Прошу вас только не говорить, что мой роман — это та же попытка осуществиться, застрять в вашей памяти. Ну нет, запрещенный прием, господа! Я для того и писал предисловие, чтоб честно объясниться с читателем, возможно полнее ему изложить свои побудительные мотивы. Я познакомил вас с героем, который откладывал свою жизнь, как я откладывал этот роман, я высказал свою любимую мысль: наши амбиции уморительны, а ожидания даже опасны. Опасны, если они бесплодны, еще опасней, когда сбываются. Мы видим, что ждали совсем другого.

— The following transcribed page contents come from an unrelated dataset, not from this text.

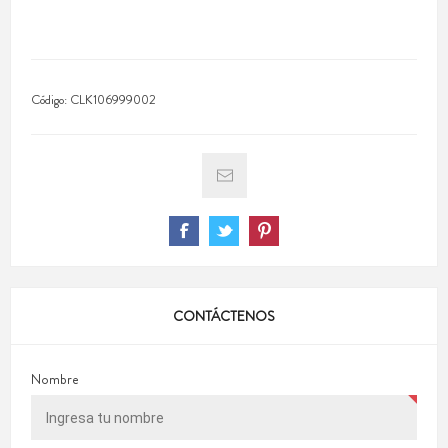
Código:
CLK106999002
CONTÁCTENOS
Nombre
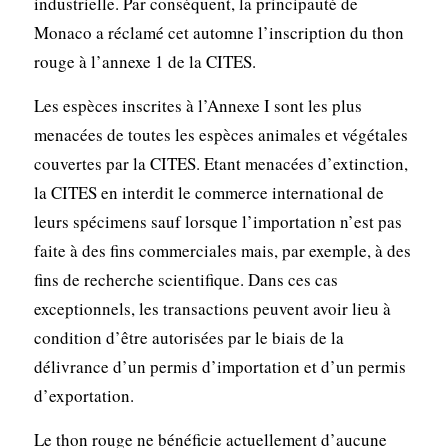
industrielle. Par conséquent, la principauté de
Monaco a réclamé cet automne l’inscription du thon
rouge à l’annexe 1 de la CITES.
Les espèces inscrites à l’Annexe I sont les plus
menacées de toutes les espèces animales et végétales
couvertes par la CITES. Etant menacées d’extinction,
la CITES en interdit le commerce international de
leurs spécimens sauf lorsque l’importation n’est pas
faite à des fins commerciales mais, par exemple, à des
fins de recherche scientifique. Dans ces cas
exceptionnels, les transactions peuvent avoir lieu à
condition d’être autorisées par le biais de la
délivrance d’un permis d’importation et d’un permis
d’exportation.
Le thon rouge ne bénéficie actuellement d’aucune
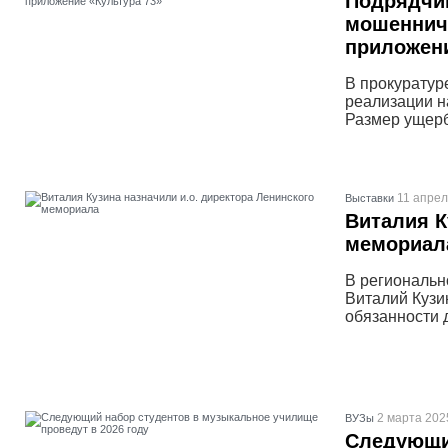
Подрядчик
мошеннич
приложени
В прокуратур
реализации н
Размер ущерб
11 апрел
Выставки
Виталия К
мемориал
В региональн
Виталий Кузи
обязанности 
2 марта 202
ВУЗы
Следующи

Итак, не надейтесь меня поддеть, представить в смешном, нелепом облике, заставить отказаться от замысла. Я слишком долго его вынашивал, чтоб убояться чьих-то ухмылок. Больше откладывать невозможно.

Заканчиваю свое предисловие и наконец приступаю к роману.

Глава первая

В осеннюю ночь в портовом городе в одной малоимущей семье родился мальчик — его ждала жизнь, которую он так и не принял, с которой он хотел примириться, записав ее, но так и не смог — ни примириться, ни записать.